<<<<

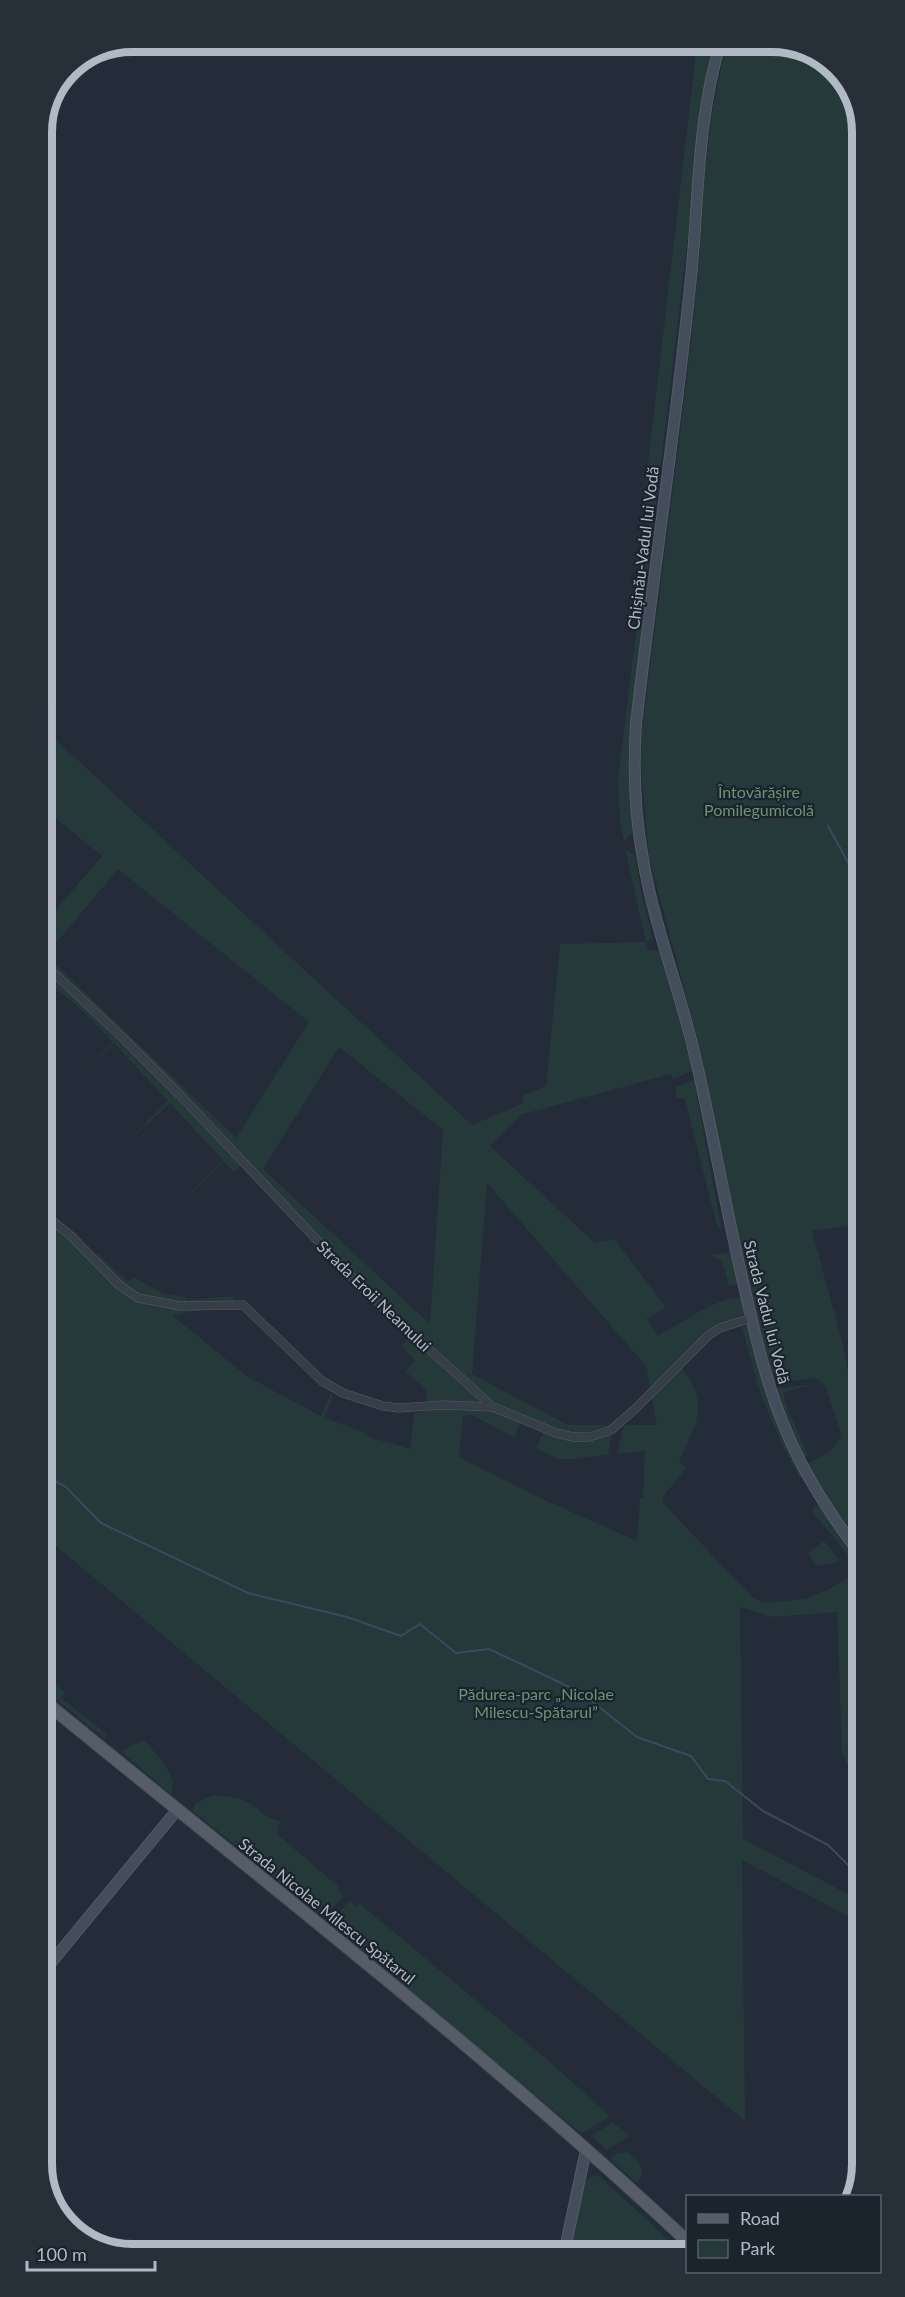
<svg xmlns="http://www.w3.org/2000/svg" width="905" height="2297" font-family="Lato,sans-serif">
<rect width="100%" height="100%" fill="#232c38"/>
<!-- green -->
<g fill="#26393a" fill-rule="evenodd">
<polygon points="694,42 709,42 710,52 630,724 628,761 633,832 624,841 620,822 618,779 651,510 644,510 646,480 695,62"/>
<path d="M729,42H779L832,64L860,109L862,1204L853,1205L860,1253L855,1254L847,1226L812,1231L843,1345L849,1378L862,1377V1385L850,1386L862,1487V1550L836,1514L806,1464C821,1457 838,1451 841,1433L825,1385L819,1380L814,1378L773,1384L729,1193L700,1049L649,857L641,764L642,730C660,581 682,433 697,284C705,203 703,120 729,42Z"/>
<path d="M43,728L472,1125L524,1103L522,1096L546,1086L560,944L646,942L625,849L635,855L640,887L653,939L646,942L648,950L660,951L693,1071L673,1079L671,1074L520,1115L490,1146L595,1243L614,1239L666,1307L646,1319L658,1336C683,1322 713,1299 742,1297L746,1313L716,1327L696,1342L650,1387L646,1366L487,1183L472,1374L568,1425H608L579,1435L571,1434L500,1406L487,1397L340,1263L318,1235L143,1052L43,958V925L102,856L43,808ZM118,869L309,1022L236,1138L46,955ZM339,1047L443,1130L430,1324L263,1169Z"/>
<polygon points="43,968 137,1056 241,1165 234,1172 224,1162 177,1207 223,1160 170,1103 122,1147 168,1101 114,1043 66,1088 113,1042 86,1014 43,977"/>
<polygon points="694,1080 721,1227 721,1230 716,1222 685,1099 677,1098 675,1087"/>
<path d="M44,1220L88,1256L134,1300L153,1305L183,1309L227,1308L186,1312L173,1316L248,1377L321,1416L330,1394L333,1395L324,1418L367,1433L369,1437L410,1449L414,1413C439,1409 469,1405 494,1411C503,1414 512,1419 521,1422L514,1437L472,1415L463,1416L459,1457L545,1500L637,1541L640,1498H643L645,1451L617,1454L624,1425H657L652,1399L682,1368C710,1407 697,1422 679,1461L686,1468L665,1494L662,1502L752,1597L764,1603L805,1599L829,1589L862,1569V1796L842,1752L837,1612L773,1617L740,1607L743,1839L863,1902V1924L742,1860L745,2121L44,1536Z"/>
<polygon points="731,1252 739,1285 729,1285 722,1260 713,1258 712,1255"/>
<path d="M98,1254L128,1282L134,1277L164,1294L185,1297L187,1300L233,1296L234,1301C206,1303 152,1308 129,1289C117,1280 107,1267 96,1257Z"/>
<path d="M749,1325C762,1379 776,1423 802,1473L800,1479L782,1445L760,1392L742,1327Z"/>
<polygon points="410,1337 484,1403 426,1402 427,1390 405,1371 416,1361 401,1346"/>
<polygon points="812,1384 783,1393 787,1408 808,1455 804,1458 775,1389"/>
<path d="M543,1432C572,1442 583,1442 612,1432L608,1455L574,1459H557L536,1448Z"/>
<polygon points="819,1506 852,1555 851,1559 812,1511 813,1507"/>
<polygon points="824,1541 839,1559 838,1562 816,1566 808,1552"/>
<polygon points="49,1679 65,1693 61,1698 108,1735 104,1738 44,1689 44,1683"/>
<path d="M142,1740L146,1742C156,1755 179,1775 171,1794L121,1751Z"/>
<path d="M212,1795C223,1796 234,1796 245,1801C259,1807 266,1821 282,1821L278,1826L277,1834L339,1887L337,1890L343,1896L324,1918L192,1810L195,1804Z"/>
<polygon points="349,1901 355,1906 359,1903 550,2062 610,2116 582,2134 330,1923"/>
<polygon points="613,2122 630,2136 607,2150 591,2136"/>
<path d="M628,2152C639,2161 648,2170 637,2183L610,2159L618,2153Z"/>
<polygon points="598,2175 682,2252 569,2253 585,2182 590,2178"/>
</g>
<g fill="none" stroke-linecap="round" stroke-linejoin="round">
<!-- stream -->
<g stroke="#394a60" stroke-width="2">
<polyline points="828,826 861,886"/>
<polyline points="44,1475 66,1487 101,1523 248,1593 347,1617 401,1636 420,1624 456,1653 489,1649 580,1692 637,1737 691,1756 708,1779 725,1781 763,1811 828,1845 863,1880"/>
</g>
<!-- street casing -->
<g stroke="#545c66" stroke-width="9">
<g id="street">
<polyline points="43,963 121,1036 178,1093 367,1293 493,1407 556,1433 573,1437 589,1437 611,1430 636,1408 709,1335 720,1328 751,1318"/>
<polyline points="44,1214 71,1236 119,1285 138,1298 180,1306 243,1305 322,1381 343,1393 383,1406 399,1408 443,1405 493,1407"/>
</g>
</g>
<!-- secondary casing -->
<g stroke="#545c66" stroke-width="12">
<g id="secondary">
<path d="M721,42C697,117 699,199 691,277C676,426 653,575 636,724C633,769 635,815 643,859C654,926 680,990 695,1056C713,1133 726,1210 744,1286C756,1339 768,1392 791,1442C809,1483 835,1521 862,1557"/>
<polyline points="45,1970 177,1810"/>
<polyline points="564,2253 586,2150"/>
</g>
</g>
<!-- primary casing -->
<g stroke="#3f4751" stroke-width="14">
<path id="primary" d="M44,1701C261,1879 483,2050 688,2242"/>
</g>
<!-- street -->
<use href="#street" stroke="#363e48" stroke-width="8"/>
<!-- secondary -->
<use href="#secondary" stroke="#444d5b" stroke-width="10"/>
<!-- primary -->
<use href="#primary" stroke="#545d68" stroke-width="12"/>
</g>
<g text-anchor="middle" stroke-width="4.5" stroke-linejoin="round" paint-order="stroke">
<!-- street labels -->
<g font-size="16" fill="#b1b9c4" stroke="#1b232d">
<text transform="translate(643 548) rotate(-83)" y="6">Chișinău-Vadul lui Vodă</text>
<text transform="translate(374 1296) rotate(44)" y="6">Strada Eroii Neamului</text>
<text transform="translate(767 1312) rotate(76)" y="6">Strada Vadul lui Vodă</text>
<text transform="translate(327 1911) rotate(39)" y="6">Strada Nicolae Milescu Spătarul</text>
</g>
<!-- park labels -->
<g font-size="16" fill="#6a9473" stroke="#1b232d">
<text x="759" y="798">Întovărășire<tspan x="759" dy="18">Pomilegumicolă</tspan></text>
<text x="536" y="1700">Pădurea-parc „Nicolae<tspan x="536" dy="18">Milescu-Spătarul”</tspan></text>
</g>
</g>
<!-- crop -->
<path d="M0 0H905V2297H0ZM132 52H772A80 80 0 0 1 852 132V2164A80 80 0 0 1 772 2244H132A80 80 0 0 1 52 2164V132A80 80 0 0 1 132 52Z" fill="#272f39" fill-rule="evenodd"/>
<path fill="none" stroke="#b1b9c4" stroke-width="8" d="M132 52H772A80 80 0 0 1 852 132V2164A80 80 0 0 1 772 2244H132A80 80 0 0 1 52 2164V132A80 80 0 0 1 132 52Z"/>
<!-- legend -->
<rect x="686" y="2195" width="195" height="78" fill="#1b232d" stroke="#575f69" stroke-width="1.5"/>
<rect x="698" y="2214" width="30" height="9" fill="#545d68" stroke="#575f69" stroke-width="1.5"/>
<text x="740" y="2225" font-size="18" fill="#b1b9c4">Road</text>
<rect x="698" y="2240" width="30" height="18" fill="#26393a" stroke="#575f69" stroke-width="1.5"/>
<text x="740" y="2255" font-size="18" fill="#b1b9c4">Park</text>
<!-- scale -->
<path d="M27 2261v9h128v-9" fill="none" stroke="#b1b9c4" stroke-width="3"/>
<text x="36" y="2261" font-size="18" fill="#b1b9c4" stroke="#1b232d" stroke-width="4.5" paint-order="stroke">100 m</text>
</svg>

>>>>

Task statement:
Each entry above should come back word for word, and no picture should come with it.

Response:
<svg xmlns="http://www.w3.org/2000/svg" width="905" height="2297" font-family="Lato,sans-serif">
<rect width="100%" height="100%" fill="#232c38"/>
<!-- green -->
<g fill="#26393a" fill-rule="evenodd">
<polygon points="694,42 709,42 710,52 630,724 628,761 633,832 624,841 620,822 618,779 651,510 644,510 646,480 695,62"/>
<path d="M729,42H779L832,64L860,109L862,1204L853,1205L860,1253L855,1254L847,1226L812,1231L843,1345L849,1378L862,1377V1385L850,1386L862,1487V1550L836,1514L806,1464C821,1457 838,1451 841,1433L825,1385L819,1380L814,1378L773,1384L729,1193L700,1049L649,857L641,764L642,730C660,581 682,433 697,284C705,203 703,120 729,42Z"/>
<path d="M43,728L472,1125L524,1103L522,1096L546,1086L560,944L646,942L625,849L635,855L640,887L653,939L646,942L648,950L660,951L693,1071L673,1079L671,1074L520,1115L490,1146L595,1243L614,1239L666,1307L646,1319L658,1336C683,1322 713,1299 742,1297L746,1313L716,1327L696,1342L650,1387L646,1366L487,1183L472,1374L568,1425H608L579,1435L571,1434L500,1406L487,1397L340,1263L318,1235L143,1052L43,958V925L102,856L43,808ZM118,869L309,1022L236,1138L46,955ZM339,1047L443,1130L430,1324L263,1169Z"/>
<polygon points="43,968 137,1056 241,1165 234,1172 224,1162 177,1207 223,1160 170,1103 122,1147 168,1101 114,1043 66,1088 113,1042 86,1014 43,977"/>
<polygon points="694,1080 721,1227 721,1230 716,1222 685,1099 677,1098 675,1087"/>
<path d="M44,1220L88,1256L134,1300L153,1305L183,1309L227,1308L186,1312L173,1316L248,1377L321,1416L330,1394L333,1395L324,1418L367,1433L369,1437L410,1449L414,1413C439,1409 469,1405 494,1411C503,1414 512,1419 521,1422L514,1437L472,1415L463,1416L459,1457L545,1500L637,1541L640,1498H643L645,1451L617,1454L624,1425H657L652,1399L682,1368C710,1407 697,1422 679,1461L686,1468L665,1494L662,1502L752,1597L764,1603L805,1599L829,1589L862,1569V1796L842,1752L837,1612L773,1617L740,1607L743,1839L863,1902V1924L742,1860L745,2121L44,1536Z"/>
<polygon points="731,1252 739,1285 729,1285 722,1260 713,1258 712,1255"/>
<path d="M98,1254L128,1282L134,1277L164,1294L185,1297L187,1300L233,1296L234,1301C206,1303 152,1308 129,1289C117,1280 107,1267 96,1257Z"/>
<path d="M749,1325C762,1379 776,1423 802,1473L800,1479L782,1445L760,1392L742,1327Z"/>
<polygon points="410,1337 484,1403 426,1402 427,1390 405,1371 416,1361 401,1346"/>
<polygon points="812,1384 783,1393 787,1408 808,1455 804,1458 775,1389"/>
<path d="M543,1432C572,1442 583,1442 612,1432L608,1455L574,1459H557L536,1448Z"/>
<polygon points="819,1506 852,1555 851,1559 812,1511 813,1507"/>
<polygon points="824,1541 839,1559 838,1562 816,1566 808,1552"/>
<polygon points="49,1679 65,1693 61,1698 108,1735 104,1738 44,1689 44,1683"/>
<path d="M142,1740L146,1742C156,1755 179,1775 171,1794L121,1751Z"/>
<path d="M212,1795C223,1796 234,1796 245,1801C259,1807 266,1821 282,1821L278,1826L277,1834L339,1887L337,1890L343,1896L324,1918L192,1810L195,1804Z"/>
<polygon points="349,1901 355,1906 359,1903 550,2062 610,2116 582,2134 330,1923"/>
<polygon points="613,2122 630,2136 607,2150 591,2136"/>
<path d="M628,2152C639,2161 648,2170 637,2183L610,2159L618,2153Z"/>
<polygon points="598,2175 682,2252 569,2253 585,2182 590,2178"/>
</g>
<g fill="none" stroke-linecap="round" stroke-linejoin="round">
<!-- stream -->
<g stroke="#394a60" stroke-width="2">
<polyline points="828,826 861,886"/>
<polyline points="44,1475 66,1487 101,1523 248,1593 347,1617 401,1636 420,1624 456,1653 489,1649 580,1692 637,1737 691,1756 708,1779 725,1781 763,1811 828,1845 863,1880"/>
</g>
<!-- street casing -->
<g stroke="#545c66" stroke-width="9">
<g id="street">
<polyline points="43,963 121,1036 178,1093 367,1293 493,1407 556,1433 573,1437 589,1437 611,1430 636,1408 709,1335 720,1328 751,1318"/>
<polyline points="44,1214 71,1236 119,1285 138,1298 180,1306 243,1305 322,1381 343,1393 383,1406 399,1408 443,1405 493,1407"/>
</g>
</g>
<!-- secondary casing -->
<g stroke="#545c66" stroke-width="12">
<g id="secondary">
<path d="M721,42C697,117 699,199 691,277C676,426 653,575 636,724C633,769 635,815 643,859C654,926 680,990 695,1056C713,1133 726,1210 744,1286C756,1339 768,1392 791,1442C809,1483 835,1521 862,1557"/>
<polyline points="45,1970 177,1810"/>
<polyline points="564,2253 586,2150"/>
</g>
</g>
<!-- primary casing -->
<g stroke="#3f4751" stroke-width="14">
<path id="primary" d="M44,1701C261,1879 483,2050 688,2242"/>
</g>
<!-- street -->
<use href="#street" stroke="#363e48" stroke-width="8"/>
<!-- secondary -->
<use href="#secondary" stroke="#444d5b" stroke-width="10"/>
<!-- primary -->
<use href="#primary" stroke="#545d68" stroke-width="12"/>
</g>
<g text-anchor="middle" stroke-width="4.5" stroke-linejoin="round" paint-order="stroke">
<!-- street labels -->
<g font-size="16" fill="#b1b9c4" stroke="#1b232d">
<text transform="translate(643 548) rotate(-83)" y="6">Chișinău-Vadul lui Vodă</text>
<text transform="translate(374 1296) rotate(44)" y="6">Strada Eroii Neamului</text>
<text transform="translate(767 1312) rotate(76)" y="6">Strada Vadul lui Vodă</text>
<text transform="translate(327 1911) rotate(39)" y="6">Strada Nicolae Milescu Spătarul</text>
</g>
<!-- park labels -->
<g font-size="16" fill="#6a9473" stroke="#1b232d">
<text x="759" y="798">Întovărășire<tspan x="759" dy="18">Pomilegumicolă</tspan></text>
<text x="536" y="1700">Pădurea-parc „Nicolae<tspan x="536" dy="18">Milescu-Spătarul”</tspan></text>
</g>
</g>
<!-- crop -->
<path d="M0 0H905V2297H0ZM132 52H772A80 80 0 0 1 852 132V2164A80 80 0 0 1 772 2244H132A80 80 0 0 1 52 2164V132A80 80 0 0 1 132 52Z" fill="#272f39" fill-rule="evenodd"/>
<path fill="none" stroke="#b1b9c4" stroke-width="8" d="M132 52H772A80 80 0 0 1 852 132V2164A80 80 0 0 1 772 2244H132A80 80 0 0 1 52 2164V132A80 80 0 0 1 132 52Z"/>
<!-- legend -->
<rect x="686" y="2195" width="195" height="78" fill="#1b232d" stroke="#575f69" stroke-width="1.5"/>
<rect x="698" y="2214" width="30" height="9" fill="#545d68" stroke="#575f69" stroke-width="1.5"/>
<text x="740" y="2225" font-size="18" fill="#b1b9c4">Road</text>
<rect x="698" y="2240" width="30" height="18" fill="#26393a" stroke="#575f69" stroke-width="1.5"/>
<text x="740" y="2255" font-size="18" fill="#b1b9c4">Park</text>
<!-- scale -->
<path d="M27 2261v9h128v-9" fill="none" stroke="#b1b9c4" stroke-width="3"/>
<text x="36" y="2261" font-size="18" fill="#b1b9c4" stroke="#1b232d" stroke-width="4.5" paint-order="stroke">100 m</text>
</svg>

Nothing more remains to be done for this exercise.